1D: Doorlocks in the harness in the kick panel that comes in through the door.
So....you'll end up with a nice clean install, going to only four locations in the entire car.
2. Your ignition wiring above looks MOSTLY right. The only two things I see are:
2A: As Mike said, how about the second starter wire? If I'm correct about the Viper, you should be able to connect the pink/black flex wire to it, and then go into programming and program it to act as a starter output.

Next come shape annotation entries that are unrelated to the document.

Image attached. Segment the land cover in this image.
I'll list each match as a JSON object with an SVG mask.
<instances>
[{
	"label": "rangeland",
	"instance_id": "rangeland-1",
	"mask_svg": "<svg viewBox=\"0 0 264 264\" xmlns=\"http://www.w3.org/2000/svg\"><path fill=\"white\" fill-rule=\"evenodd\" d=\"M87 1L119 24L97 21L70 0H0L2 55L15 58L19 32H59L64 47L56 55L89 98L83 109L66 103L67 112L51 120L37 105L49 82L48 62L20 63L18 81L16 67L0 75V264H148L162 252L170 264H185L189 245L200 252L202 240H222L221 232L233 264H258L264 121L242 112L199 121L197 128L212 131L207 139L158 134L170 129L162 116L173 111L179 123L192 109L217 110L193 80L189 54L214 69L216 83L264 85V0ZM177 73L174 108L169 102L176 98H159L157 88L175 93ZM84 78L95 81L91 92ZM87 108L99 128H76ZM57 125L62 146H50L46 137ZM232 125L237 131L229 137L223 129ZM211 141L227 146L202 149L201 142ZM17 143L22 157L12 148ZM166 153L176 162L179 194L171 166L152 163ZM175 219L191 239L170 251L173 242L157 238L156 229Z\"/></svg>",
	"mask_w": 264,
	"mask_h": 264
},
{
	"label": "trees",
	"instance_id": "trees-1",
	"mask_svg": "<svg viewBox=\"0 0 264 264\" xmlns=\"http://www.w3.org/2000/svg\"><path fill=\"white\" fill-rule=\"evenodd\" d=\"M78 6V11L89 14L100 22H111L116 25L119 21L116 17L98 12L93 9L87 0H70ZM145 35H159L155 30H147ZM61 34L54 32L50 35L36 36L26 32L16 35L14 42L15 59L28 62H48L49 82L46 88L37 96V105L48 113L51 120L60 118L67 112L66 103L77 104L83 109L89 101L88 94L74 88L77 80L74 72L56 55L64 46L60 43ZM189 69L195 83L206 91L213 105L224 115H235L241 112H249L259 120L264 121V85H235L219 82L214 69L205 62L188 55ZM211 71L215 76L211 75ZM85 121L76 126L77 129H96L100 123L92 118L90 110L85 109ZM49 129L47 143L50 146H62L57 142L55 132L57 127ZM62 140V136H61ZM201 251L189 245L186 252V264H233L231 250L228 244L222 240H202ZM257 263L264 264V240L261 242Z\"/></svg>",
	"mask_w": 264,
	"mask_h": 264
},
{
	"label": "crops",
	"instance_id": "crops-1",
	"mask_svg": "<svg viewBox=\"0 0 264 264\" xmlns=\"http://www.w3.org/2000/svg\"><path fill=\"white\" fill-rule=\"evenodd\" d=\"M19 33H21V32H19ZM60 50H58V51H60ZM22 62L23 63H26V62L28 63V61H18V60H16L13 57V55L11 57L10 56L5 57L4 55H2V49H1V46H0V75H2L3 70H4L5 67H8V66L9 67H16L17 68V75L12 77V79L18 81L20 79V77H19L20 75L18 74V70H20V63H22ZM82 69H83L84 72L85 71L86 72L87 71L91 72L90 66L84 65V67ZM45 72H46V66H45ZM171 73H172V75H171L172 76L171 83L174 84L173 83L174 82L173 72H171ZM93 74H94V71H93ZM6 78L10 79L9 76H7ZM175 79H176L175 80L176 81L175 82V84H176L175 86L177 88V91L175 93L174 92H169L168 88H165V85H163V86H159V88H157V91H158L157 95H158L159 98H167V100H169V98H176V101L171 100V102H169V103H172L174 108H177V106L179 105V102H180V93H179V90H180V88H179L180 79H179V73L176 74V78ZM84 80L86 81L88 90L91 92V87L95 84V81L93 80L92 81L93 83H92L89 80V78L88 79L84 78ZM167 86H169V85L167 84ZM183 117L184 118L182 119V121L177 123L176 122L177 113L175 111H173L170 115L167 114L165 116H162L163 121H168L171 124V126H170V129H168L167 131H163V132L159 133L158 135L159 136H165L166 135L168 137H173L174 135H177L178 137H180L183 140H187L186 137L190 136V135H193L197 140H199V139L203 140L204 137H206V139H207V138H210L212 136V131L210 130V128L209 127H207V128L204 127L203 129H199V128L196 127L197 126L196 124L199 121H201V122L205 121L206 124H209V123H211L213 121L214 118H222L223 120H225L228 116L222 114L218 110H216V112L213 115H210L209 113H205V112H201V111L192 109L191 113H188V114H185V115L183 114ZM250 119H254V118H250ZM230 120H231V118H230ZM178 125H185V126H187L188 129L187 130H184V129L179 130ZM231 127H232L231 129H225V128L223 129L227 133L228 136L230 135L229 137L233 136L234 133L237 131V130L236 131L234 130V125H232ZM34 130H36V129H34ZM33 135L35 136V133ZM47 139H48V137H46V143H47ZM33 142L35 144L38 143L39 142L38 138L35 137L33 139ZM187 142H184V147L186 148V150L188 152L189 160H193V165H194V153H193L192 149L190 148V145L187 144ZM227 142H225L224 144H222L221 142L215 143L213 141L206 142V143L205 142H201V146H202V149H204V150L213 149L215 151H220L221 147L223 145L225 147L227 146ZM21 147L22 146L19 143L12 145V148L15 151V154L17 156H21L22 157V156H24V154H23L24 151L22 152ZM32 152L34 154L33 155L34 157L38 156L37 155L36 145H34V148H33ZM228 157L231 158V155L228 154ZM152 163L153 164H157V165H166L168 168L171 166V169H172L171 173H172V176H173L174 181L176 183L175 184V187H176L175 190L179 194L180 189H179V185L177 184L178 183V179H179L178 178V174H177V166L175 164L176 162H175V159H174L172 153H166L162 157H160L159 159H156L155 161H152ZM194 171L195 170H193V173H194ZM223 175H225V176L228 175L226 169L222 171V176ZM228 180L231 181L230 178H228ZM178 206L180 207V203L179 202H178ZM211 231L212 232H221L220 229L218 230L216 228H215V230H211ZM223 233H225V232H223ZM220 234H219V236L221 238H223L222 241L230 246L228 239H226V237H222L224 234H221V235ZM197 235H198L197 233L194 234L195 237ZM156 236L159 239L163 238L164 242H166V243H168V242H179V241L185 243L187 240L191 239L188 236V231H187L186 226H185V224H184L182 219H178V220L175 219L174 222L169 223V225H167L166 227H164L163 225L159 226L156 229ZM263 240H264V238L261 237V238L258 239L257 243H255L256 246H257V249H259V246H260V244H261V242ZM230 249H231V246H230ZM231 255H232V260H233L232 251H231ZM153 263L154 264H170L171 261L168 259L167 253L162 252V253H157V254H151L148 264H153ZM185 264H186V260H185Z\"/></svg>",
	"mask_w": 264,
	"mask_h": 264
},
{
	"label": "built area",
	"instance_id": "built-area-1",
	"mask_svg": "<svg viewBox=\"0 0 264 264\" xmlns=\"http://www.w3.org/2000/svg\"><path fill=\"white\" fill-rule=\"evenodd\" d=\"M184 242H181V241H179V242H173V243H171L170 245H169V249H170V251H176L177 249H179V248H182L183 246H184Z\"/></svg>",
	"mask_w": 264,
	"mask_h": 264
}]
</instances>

(You only need to interrupt ONE of the Toyota's starter wires to perform anti-grind/starter kill; I recommend doing the interrupt with the Viper green and purple on the thicker of the two Toyota starter wires.....connect the pink/black directly to the thinner starter wire without interrupting it.)
2B: The accessory wire in that car powers the radio, power mirrors, cigarette lighter, and other non-essentials. If it were my car, I'd prefer to keep the radio off during remote start, so you don't disturb the neighbors, and so you don't lose song on the CD your were listening to when you parked. Just my opinion...go ahead and hook it up if you prefer. But anyway, the HVAC system on Toyotas is powered by one of the two ignition wires.
3. Just like the others said, ignore the factory keyless entry and leave it alone; it won't hurt anything. I've seen some people like to remove the batteries from the OEM remote so you can't trigger the aftermarket alarm by accident.
If it were my car, I'd store the OEM remote keys until resale time, and just use the valet key, or get some nice non-transponder, OEM keys with logo made at the Toyota dealer.
4. You were asking about that auto-relock feature from Toyota. The Viper won't do that by default, but it is in the menu as a programming option. Up to you.
5. You said you'd prefer to unlock all five doors at the same time, instead of driver's priority, right?
The quickest and easiest way will be to just connect the Viper's green and blue wires to the car as normal, then go and program the Viper for double-pulse unlock. Also, program the Viper's doorlock pulses for 0.4 seconds instead of 0.8; it'll open the passenger doors faster this way.
If you really wanted to get fancy, you could do something different: First, find the wire in the kick panel that comes from the unlock switch on the driver's door panel.
Then, take the Viper's blue unlock wire, and split it with two diodes. Connect one diode to the unlock-switch wire you just found, and connect the other diode to the key-cylinder-unlock wire that's listed on the tech sheet.
This will allow the Viper to unlock all five doors on a single pulse, which allows your passengers to enter the car a little more quickly.
There's only one other thing I can think of I'd do if it were my personal car and I had the extra time.......
Turn on the hazards and listen for the factory flasher clicking on and off. When you locate it, look for the negative hazard flasher there.
If you connect your GREEN/ black disarm and GREEN / WHITE rearm wires to the hazards, you'll get flashes when you lock and unlock, similar to (but not exactly like) the factory setup. It'll also flash at remote start startup and shutdown.
If you're not going to be using the Viper's horn or dome supervision output, you could take advantage of either of those to flash the hazards if the alarm is triggered.......
If using domelight supervision wire: Connect to hazards; program Viper for "ignition controlled domelight off"
If using horn wire: Connect to hazards; program for your choice of horn-honk with lock/unlock on or off. (Note: you could program it for horn honk on with locks, then DON'T connect your arm/disarm wires......now you'll have hazard flash on lock, unlock, alarm trigger, but NOT with remote start.)